A ne pas rater tout de même!
| | 2008-02-10 | Note : 5/5 | un très bon King Je pense pour ma part qu'il n'est pas toujours salvateur pour un romancier d'évoluer ou de changer de style. Pour Stephen King, c'est tout le contraire; il a su créer un monde complètement fou ("la tour sombre") et il a su évoluer dans son écriture et il n'est pas resté sur ses premières oeuvres ("ça", "carrie"...). Il ne nous a pas ressorti les mêmes histoires réchauffées pour rester dans les meilleurs ventes comme tant d'autres auteurs le font. Ses livres nous plongent dans l'horreur ("christine","Salem"), dans de la pure science fiction, dans les délires de son subconscient, dans des histoires merveilleuses ("coeurs perdus en atlantide", "la petite fille qui aimait Tom Gordon"). Avec ce nouveau livre, King nous emmène ailleurs et comme toujours cet ailleurs lui correspond et me correspond. Stephen King est un vrai écrivain et ces livres sont pour moi une référence depuis près de quinze ans
| | 2008-01-30 | Note : 4/5 | Persévérez, ça vaut la peine C'est vrai, les premières pages sont un peu difficiles, mais cette histoire est sans doute une des plus profondes que SK ait écrites, parce qu'elle nous fait réfléchir sur la difficulté du deuil.
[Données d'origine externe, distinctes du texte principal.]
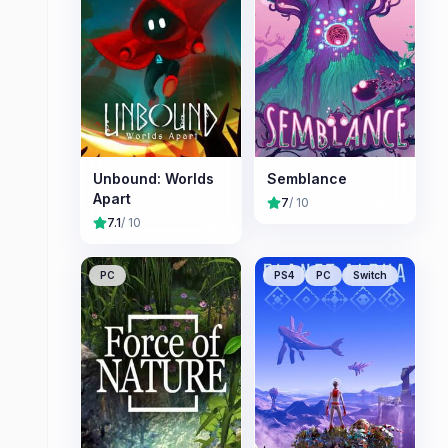
Unbound: Worlds
Semblance
Apart
7
/ 10
7.1
/ 10
PC
PS4
PC
Switch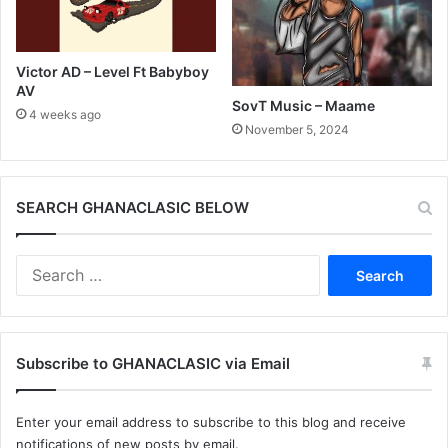
Victor AD – Level Ft Babyboy
AV
SovT Music – Maame
4 weeks ago
November 5, 2024
SEARCH GHANACLASIC BELOW
Search
for:
Subscribe to GHANACLASIC via Email
Enter your email address to subscribe to this blog and receive
notifications of new posts by email.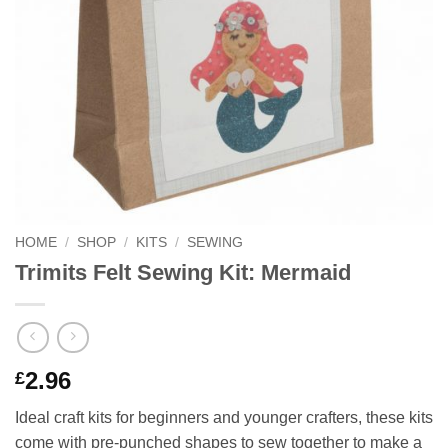
HOME
/
SHOP
/
KITS
/
SEWING
Trimits Felt Sewing Kit: Mermaid
2.96
£
Ideal craft kits for beginners and younger crafters, these kits
come with pre-punched shapes to sew together to make a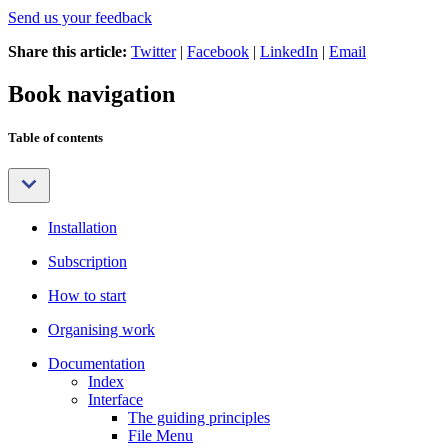
Send us your feedback
Share this article:
Twitter
|
Facebook
|
LinkedIn
|
Email
Book navigation
Table of contents
Installation
Subscription
How to start
Organising work
Documentation
Index
Interface
The guiding principles
File Menu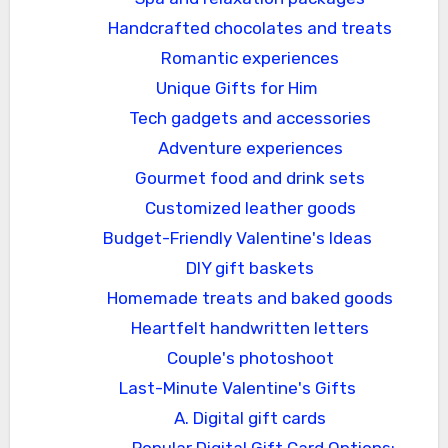
Handcrafted chocolates and treats
Romantic experiences
Unique Gifts for Him
Tech gadgets and accessories
Adventure experiences
Gourmet food and drink sets
Customized leather goods
Budget-Friendly Valentine's Ideas
DIY gift baskets
Homemade treats and baked goods
Heartfelt handwritten letters
Couple's photoshoot
Last-Minute Valentine's Gifts
A. Digital gift cards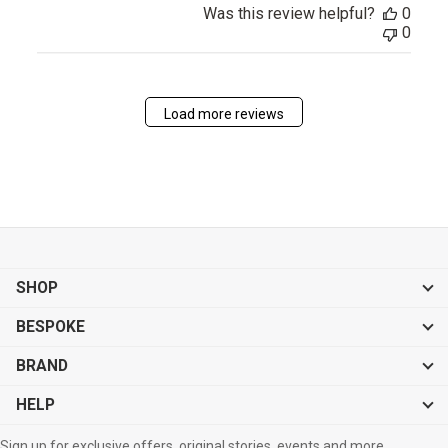
Was this review helpful?
0
0
Load more reviews
SHOP
BESPOKE
BRAND
HELP
Sign up for exclusive offers, original stories, events and more.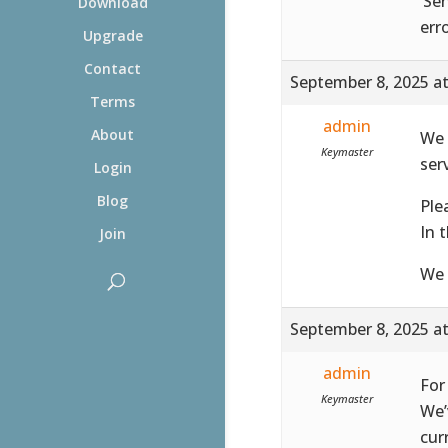
‘Ser
Download
err
Upgrade
Contact
September 8, 2025 a
Terms
admin
About
We 
Keymaster
ser
Login
Blog
Ple
In 
Join
We 
September 8, 2025 a
admin
For
Keymaster
We’
cur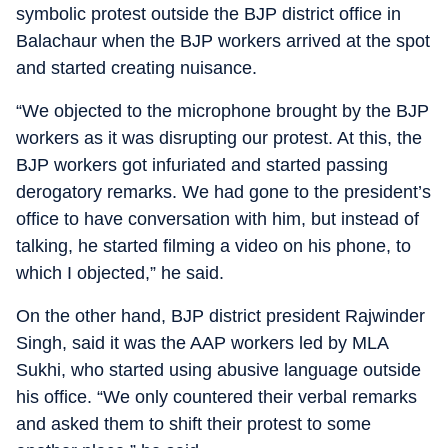
symbolic protest outside the BJP district office in
Balachaur when the BJP workers arrived at the spot
and started creating nuisance.
“We objected to the microphone brought by the BJP
workers as it was disrupting our protest. At this, the
BJP workers got infuriated and started passing
derogatory remarks. We had gone to the president’s
office to have conversation with him, but instead of
talking, he started filming a video on his phone, to
which I objected,” he said.
On the other hand, BJP district president Rajwinder
Singh, said it was the AAP workers led by MLA
Sukhi, who started using abusive language outside
his office. “We only countered their verbal remarks
and asked them to shift their protest to some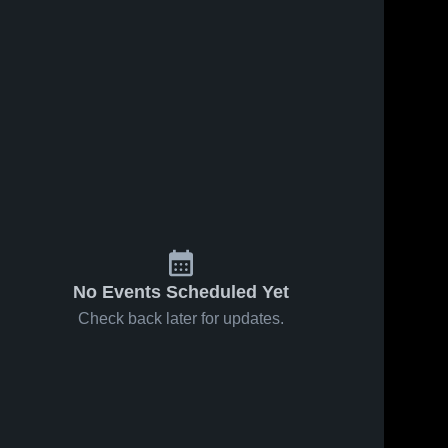
No Events Scheduled Yet
Check back later for updates.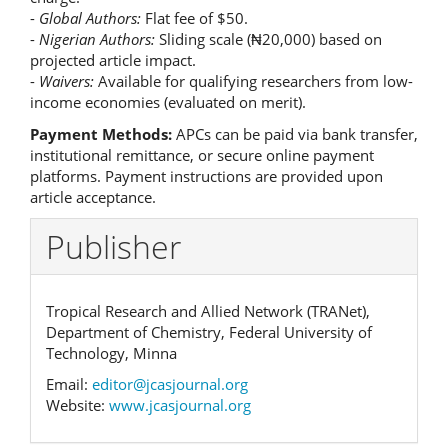
-
Global Authors:
Flat fee of $50.
-
Nigerian Authors:
Sliding scale (₦20,000) based on
projected article impact.
-
Waivers:
Available for qualifying researchers from low-
income economies (evaluated on merit).
Payment Methods:
APCs can be paid via bank transfer,
institutional remittance, or secure online payment
platforms. Payment instructions are provided upon
article acceptance.
Publisher
Tropical Research and Allied Network (TRANet),
Department of Chemistry, Federal University of
Technology, Minna
Email:
editor@jcasjournal.org
Website:
www.jcasjournal.org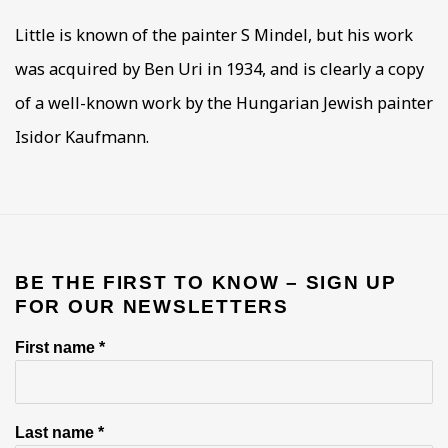
Little is known of the painter S Mindel, but his work
was acquired by Ben Uri in 1934, and is clearly a copy
of a well-known work by the Hungarian Jewish painter
Isidor Kaufmann.
BE THE FIRST TO KNOW – SIGN UP
FOR OUR NEWSLETTERS
First name *
Last name *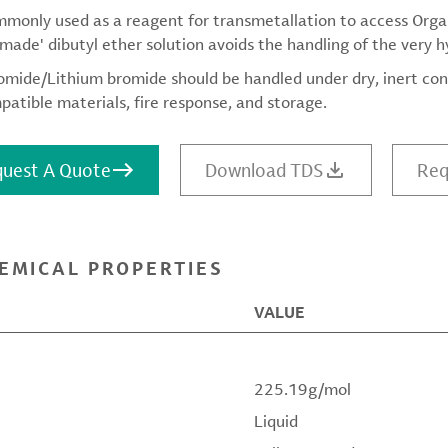
ommonly used as a reagent for transmetallation to access Org
made' dibutyl ether solution avoids the handling of the very 
omide/Lithium bromide should be handled under dry, inert con
patible materials, fire response, and storage.
uest A Quote
Download TDS
Req
EMICAL PROPERTIES
VALUE
225.19g/mol
Liquid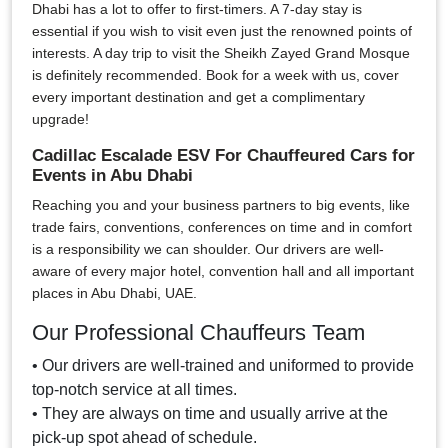
Dhabi has a lot to offer to first-timers. A 7-day stay is
essential if you wish to visit even just the renowned points of
interests. A day trip to visit the Sheikh Zayed Grand Mosque
is definitely recommended. Book for a week with us, cover
every important destination and get a complimentary
upgrade!
Cadillac Escalade ESV For Chauffeured Cars for
Events in Abu Dhabi
Reaching you and your business partners to big events, like
trade fairs, conventions, conferences on time and in comfort
is a responsibility we can shoulder. Our drivers are well-
aware of every major hotel, convention hall and all important
places in Abu Dhabi, UAE.
Our Professional Chauffeurs Team
• Our drivers are well-trained and uniformed to provide
top-notch service at all times.
• They are always on time and usually arrive at the
pick-up spot ahead of schedule.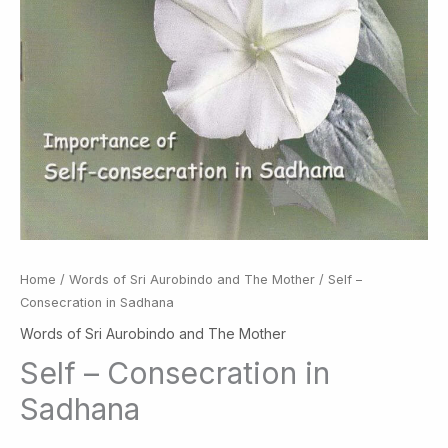
Home
/
Words of Sri Aurobindo and The Mother
/ Self –
Consecration in Sadhana
Words of Sri Aurobindo and The Mother
Self – Consecration in
Sadhana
Ce n'est pas le roman le plus terrifiant de King (même si le fantastique apparaît peu à peu), mais l'auteur démontre qu'il est un grand écrivain, tous genres confondus.
| | 2008-01-09 | Note : 4/5 | L'amour de l'art. Lire un Stephen King, c'est comme se promener sur des chemins connus, riches de souvenirs. Celui-là nous emmène sur un sentier déjà partiellement exploré dans Sac d'Os, seulement, cette fois-ci, l'écrivain est mort, à moins que le narrateur ne soit Scott Landon, dont l'esprit soupire dans sa grange surchauffée. La structure est habile, réjouissante même pour les amateurs de narratologie, ou tout simplement ceux qui aiment jouer avec leur auteur préféré. L'écrivain qui se volatilise est une "image" qui existe dans un roman de Paul Auster, "La nuit de l'oracle". Là, cette image devient motif, puis leitmotiv.
Lire King c'est aussi accepter de se faire embarquer dans ses idées jusqu'à l'absurde, l'incroyable. Son talent est aussi là, qu'on accepte de le suivre aussi loin que ça, sans réticence ni soupir. Celui-là résulte d'un travail de langage impressionnant. Les accents, les expressions personnelles, caractérisent les personnages, mais surtout les relations qui existent entre eux. Lisey dit "toufu" au lieu de "Foutu", de la même façon que le vieux Landon bouffé de crapouasse. Les mots sont donnés et transmis, comme des héritages fabuleux.
L'environnement des personnages est fait de lieux, mais aussi d'expressions d'écrivains, qui sont autant d'effets de réalisme.
Comme pour 'La petite fille qui aimait Tom Gordon', L'auteur est parti d'un présupposé simple et familier, voire ennuyeux, un schéma basique et anodin autour duquel il a construit un édifice complexe et brillant. Il n'y a pas de vrai "grand méchant" personnifié dans ce roman. Le fanatique est un leurre, il n'est que le vecteur de la catharsis de l'héroïne, celui qui la libèrera, non pas des fantômes du passé, mais de ceux de l'avenir. (pour qui a lu Dickens)
Il est vrai qu'il est plus simple de faire de l'horreur ou de l'angoisse avec des vampires, loups garous ou autres morts vivants assoiffés de sang. Merci de ne pas avoir cédé à la tentation de la facilité, Mr King.